Data listing >>
★ ★ ★ ★ ★
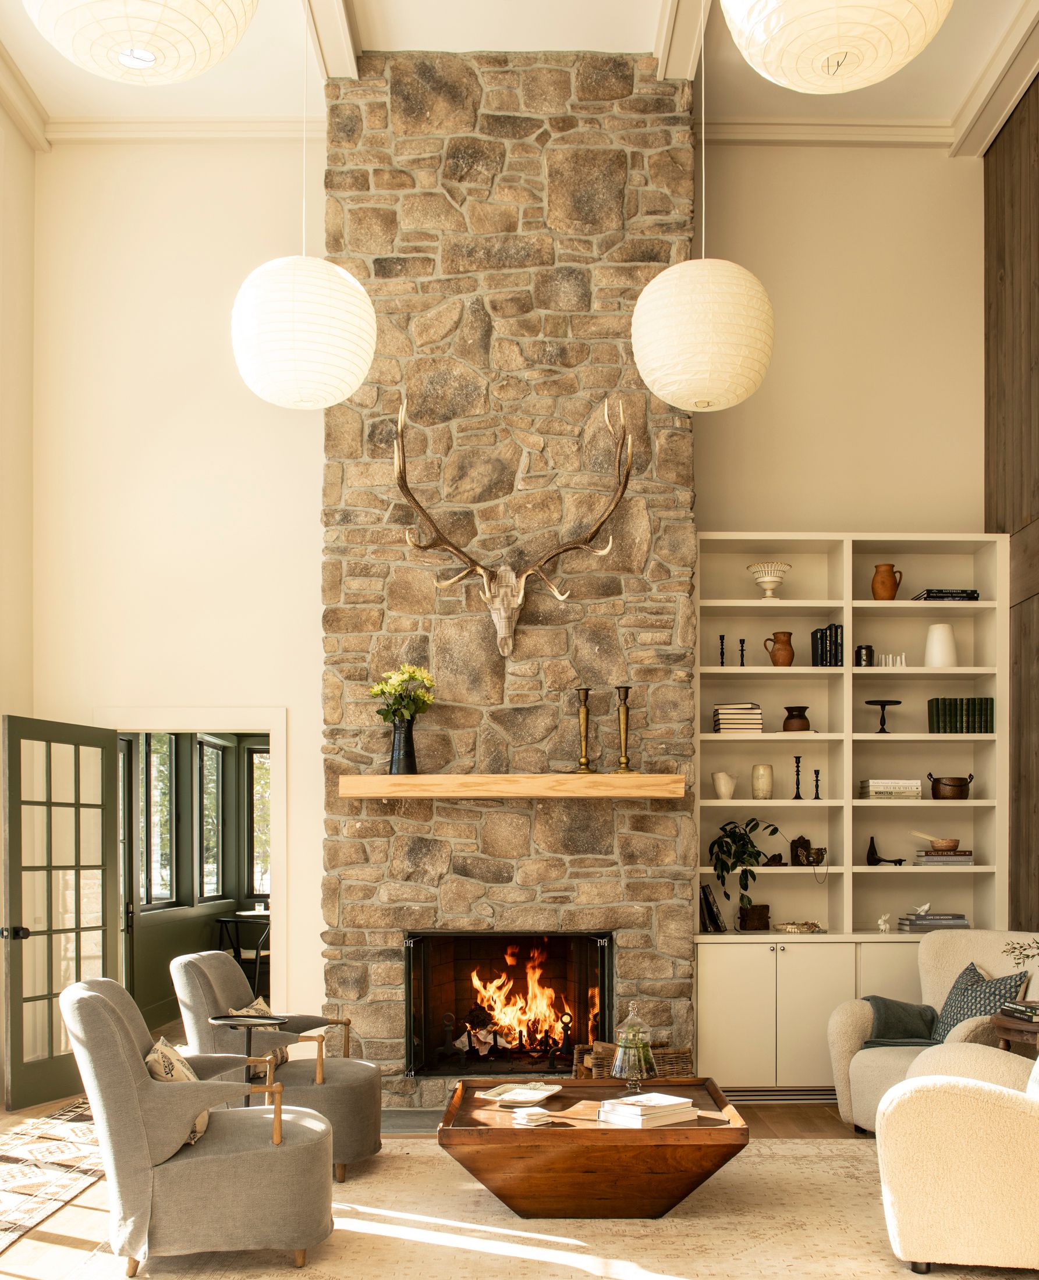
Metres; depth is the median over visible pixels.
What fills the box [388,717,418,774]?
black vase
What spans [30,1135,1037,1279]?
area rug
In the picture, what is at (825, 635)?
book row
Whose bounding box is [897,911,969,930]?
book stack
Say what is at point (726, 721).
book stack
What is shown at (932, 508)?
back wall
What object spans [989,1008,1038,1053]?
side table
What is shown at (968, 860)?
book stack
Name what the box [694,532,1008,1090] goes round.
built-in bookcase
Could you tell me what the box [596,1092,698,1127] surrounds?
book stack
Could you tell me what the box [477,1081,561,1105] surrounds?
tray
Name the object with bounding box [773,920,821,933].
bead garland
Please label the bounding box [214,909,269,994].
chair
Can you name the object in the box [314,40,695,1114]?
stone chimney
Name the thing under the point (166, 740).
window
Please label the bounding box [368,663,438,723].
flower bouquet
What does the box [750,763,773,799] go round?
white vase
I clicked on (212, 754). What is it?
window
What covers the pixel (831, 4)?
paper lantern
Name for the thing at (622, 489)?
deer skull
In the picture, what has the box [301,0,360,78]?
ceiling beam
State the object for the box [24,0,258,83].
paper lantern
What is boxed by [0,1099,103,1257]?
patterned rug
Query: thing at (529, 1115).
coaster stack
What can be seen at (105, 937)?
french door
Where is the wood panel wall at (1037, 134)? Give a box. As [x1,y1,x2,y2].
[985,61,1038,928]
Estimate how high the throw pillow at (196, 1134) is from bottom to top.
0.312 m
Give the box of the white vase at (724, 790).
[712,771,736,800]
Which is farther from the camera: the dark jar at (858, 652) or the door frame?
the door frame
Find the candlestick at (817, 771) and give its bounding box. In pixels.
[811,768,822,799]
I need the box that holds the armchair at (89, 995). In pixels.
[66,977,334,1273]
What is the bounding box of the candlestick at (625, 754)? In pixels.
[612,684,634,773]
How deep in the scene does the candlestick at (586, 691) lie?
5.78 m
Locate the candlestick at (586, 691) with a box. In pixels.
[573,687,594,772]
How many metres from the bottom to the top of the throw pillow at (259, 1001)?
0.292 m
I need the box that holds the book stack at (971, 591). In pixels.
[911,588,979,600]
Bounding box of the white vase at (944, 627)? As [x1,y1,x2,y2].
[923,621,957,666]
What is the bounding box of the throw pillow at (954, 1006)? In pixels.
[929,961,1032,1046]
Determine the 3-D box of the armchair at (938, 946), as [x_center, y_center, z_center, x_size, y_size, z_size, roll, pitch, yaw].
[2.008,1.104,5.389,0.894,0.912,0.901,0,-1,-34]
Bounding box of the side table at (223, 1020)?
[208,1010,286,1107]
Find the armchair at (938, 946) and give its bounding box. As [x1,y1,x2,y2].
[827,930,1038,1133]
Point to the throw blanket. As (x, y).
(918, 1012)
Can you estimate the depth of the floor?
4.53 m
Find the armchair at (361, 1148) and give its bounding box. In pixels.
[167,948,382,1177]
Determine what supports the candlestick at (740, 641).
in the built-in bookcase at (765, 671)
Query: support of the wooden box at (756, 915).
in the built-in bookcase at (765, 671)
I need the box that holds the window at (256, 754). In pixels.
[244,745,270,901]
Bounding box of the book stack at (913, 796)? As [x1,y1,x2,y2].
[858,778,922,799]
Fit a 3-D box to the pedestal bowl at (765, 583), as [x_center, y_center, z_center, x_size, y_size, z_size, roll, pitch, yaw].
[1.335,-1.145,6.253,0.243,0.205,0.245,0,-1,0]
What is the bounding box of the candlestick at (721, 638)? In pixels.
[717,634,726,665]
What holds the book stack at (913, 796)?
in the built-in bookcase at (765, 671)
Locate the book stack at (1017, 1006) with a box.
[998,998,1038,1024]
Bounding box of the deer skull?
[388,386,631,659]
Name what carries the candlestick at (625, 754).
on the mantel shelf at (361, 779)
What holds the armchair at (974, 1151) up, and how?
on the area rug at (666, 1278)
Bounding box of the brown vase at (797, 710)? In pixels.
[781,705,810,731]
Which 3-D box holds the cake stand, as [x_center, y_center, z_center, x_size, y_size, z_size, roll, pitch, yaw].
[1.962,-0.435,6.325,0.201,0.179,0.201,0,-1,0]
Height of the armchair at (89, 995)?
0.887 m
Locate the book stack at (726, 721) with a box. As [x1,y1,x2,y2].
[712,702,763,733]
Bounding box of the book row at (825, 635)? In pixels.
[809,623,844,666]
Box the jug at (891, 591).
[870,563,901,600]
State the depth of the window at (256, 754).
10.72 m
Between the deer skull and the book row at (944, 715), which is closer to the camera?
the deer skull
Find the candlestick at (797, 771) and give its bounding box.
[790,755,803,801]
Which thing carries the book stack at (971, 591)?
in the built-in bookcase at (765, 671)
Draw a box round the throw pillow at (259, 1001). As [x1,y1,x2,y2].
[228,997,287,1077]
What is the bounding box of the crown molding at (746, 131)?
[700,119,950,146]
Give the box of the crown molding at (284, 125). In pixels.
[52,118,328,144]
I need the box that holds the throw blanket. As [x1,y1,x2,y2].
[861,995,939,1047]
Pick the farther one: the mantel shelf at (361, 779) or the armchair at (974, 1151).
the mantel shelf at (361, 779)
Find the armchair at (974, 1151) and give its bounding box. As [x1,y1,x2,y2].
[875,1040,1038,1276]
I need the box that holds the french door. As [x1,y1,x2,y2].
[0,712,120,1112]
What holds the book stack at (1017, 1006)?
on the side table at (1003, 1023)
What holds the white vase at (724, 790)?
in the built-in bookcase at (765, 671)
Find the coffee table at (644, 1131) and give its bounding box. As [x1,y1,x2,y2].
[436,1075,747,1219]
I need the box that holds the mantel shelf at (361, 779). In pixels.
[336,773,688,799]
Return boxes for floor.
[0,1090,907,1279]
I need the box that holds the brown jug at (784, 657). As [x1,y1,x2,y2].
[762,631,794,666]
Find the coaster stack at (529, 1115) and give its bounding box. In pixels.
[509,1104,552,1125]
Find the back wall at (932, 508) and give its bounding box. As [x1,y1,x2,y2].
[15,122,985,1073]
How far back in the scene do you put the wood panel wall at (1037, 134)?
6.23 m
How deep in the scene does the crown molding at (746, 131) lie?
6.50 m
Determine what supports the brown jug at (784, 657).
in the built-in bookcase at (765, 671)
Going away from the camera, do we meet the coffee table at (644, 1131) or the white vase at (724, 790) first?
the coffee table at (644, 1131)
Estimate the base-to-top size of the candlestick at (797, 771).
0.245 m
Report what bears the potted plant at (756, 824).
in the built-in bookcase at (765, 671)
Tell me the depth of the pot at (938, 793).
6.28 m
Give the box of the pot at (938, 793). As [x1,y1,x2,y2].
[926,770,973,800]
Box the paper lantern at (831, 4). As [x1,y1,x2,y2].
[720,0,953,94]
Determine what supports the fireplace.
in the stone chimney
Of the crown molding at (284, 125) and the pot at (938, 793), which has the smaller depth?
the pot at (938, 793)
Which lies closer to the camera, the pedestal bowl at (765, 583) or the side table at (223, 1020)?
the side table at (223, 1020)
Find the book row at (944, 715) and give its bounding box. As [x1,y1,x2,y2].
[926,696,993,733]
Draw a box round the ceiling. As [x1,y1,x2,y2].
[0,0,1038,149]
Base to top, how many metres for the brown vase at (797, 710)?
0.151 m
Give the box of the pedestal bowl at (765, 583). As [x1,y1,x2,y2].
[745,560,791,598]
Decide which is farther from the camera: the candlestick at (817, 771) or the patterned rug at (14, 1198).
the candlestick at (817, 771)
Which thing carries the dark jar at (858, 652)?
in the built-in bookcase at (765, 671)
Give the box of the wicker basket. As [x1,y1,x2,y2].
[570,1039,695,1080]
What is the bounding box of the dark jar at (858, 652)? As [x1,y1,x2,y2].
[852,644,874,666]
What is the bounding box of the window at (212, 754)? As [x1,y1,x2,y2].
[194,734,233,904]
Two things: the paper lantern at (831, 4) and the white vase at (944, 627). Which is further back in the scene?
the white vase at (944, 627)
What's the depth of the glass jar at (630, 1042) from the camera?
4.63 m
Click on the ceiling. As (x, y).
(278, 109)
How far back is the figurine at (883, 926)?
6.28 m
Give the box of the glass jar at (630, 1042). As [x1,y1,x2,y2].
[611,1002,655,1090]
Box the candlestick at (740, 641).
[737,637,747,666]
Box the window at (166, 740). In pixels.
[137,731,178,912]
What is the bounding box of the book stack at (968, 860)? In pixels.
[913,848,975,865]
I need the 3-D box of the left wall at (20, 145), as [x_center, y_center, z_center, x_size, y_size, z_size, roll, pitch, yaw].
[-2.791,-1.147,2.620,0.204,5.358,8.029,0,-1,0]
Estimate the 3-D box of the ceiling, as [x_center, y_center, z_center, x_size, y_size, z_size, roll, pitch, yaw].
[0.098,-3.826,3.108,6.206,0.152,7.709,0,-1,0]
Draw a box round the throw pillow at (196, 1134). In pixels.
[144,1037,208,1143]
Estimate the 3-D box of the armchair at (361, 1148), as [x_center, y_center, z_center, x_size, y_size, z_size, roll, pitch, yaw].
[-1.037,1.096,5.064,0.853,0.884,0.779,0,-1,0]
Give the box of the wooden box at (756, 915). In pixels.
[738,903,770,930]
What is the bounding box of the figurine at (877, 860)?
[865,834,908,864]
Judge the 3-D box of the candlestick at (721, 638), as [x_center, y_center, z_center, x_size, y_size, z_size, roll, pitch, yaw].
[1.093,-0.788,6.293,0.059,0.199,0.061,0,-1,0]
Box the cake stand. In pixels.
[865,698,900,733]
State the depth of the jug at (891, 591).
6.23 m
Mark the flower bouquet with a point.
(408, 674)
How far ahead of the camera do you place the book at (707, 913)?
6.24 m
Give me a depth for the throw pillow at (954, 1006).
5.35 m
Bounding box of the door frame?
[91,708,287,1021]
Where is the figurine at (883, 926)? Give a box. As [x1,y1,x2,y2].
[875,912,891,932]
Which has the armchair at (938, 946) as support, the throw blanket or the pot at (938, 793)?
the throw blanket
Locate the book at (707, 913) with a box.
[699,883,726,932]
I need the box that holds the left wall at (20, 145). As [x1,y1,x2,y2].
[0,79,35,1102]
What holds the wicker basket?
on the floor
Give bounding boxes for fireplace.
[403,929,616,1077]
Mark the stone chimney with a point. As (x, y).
★ ★ ★ ★ ★
Task brief >> Word for word, repeat the line holding "Estimate the 3-D box of the armchair" and all lines after it through the end of the entries above.

Solved exercise >>
Estimate the 3-D box of the armchair at (361, 1148), as [x_center, y_center, z_center, x_size, y_size, z_size, roll, pitch, yaw].
[-1.037,1.096,5.064,0.853,0.884,0.779,0,-1,0]
Give the box of the wooden box at (756, 915). In pixels.
[738,903,770,930]
What is the bounding box of the figurine at (877, 860)?
[865,834,908,864]
Judge the 3-D box of the candlestick at (721, 638), as [x_center, y_center, z_center, x_size, y_size, z_size, roll, pitch, yaw].
[1.093,-0.788,6.293,0.059,0.199,0.061,0,-1,0]
Box the cake stand. In pixels.
[865,698,900,733]
State the depth of the jug at (891, 591).
6.23 m
Mark the flower bouquet with a point.
(408, 674)
How far ahead of the camera do you place the book at (707, 913)?
6.24 m
Give me a depth for the throw pillow at (954, 1006).
5.35 m
Bounding box of the door frame?
[91,708,287,1021]
Where is the figurine at (883, 926)? Give a box. As [x1,y1,x2,y2].
[875,912,891,932]
Which has the armchair at (938, 946) as support, the throw blanket or the pot at (938, 793)?
the throw blanket
Locate the book at (707, 913) with a box.
[699,883,726,932]
I need the box that holds the left wall at (20, 145). As [x1,y1,x2,y2].
[0,79,35,1102]
What holds the wicker basket?
on the floor
Give bounding boxes for fireplace.
[403,929,616,1077]
Mark the stone chimney with a point. As (x, y).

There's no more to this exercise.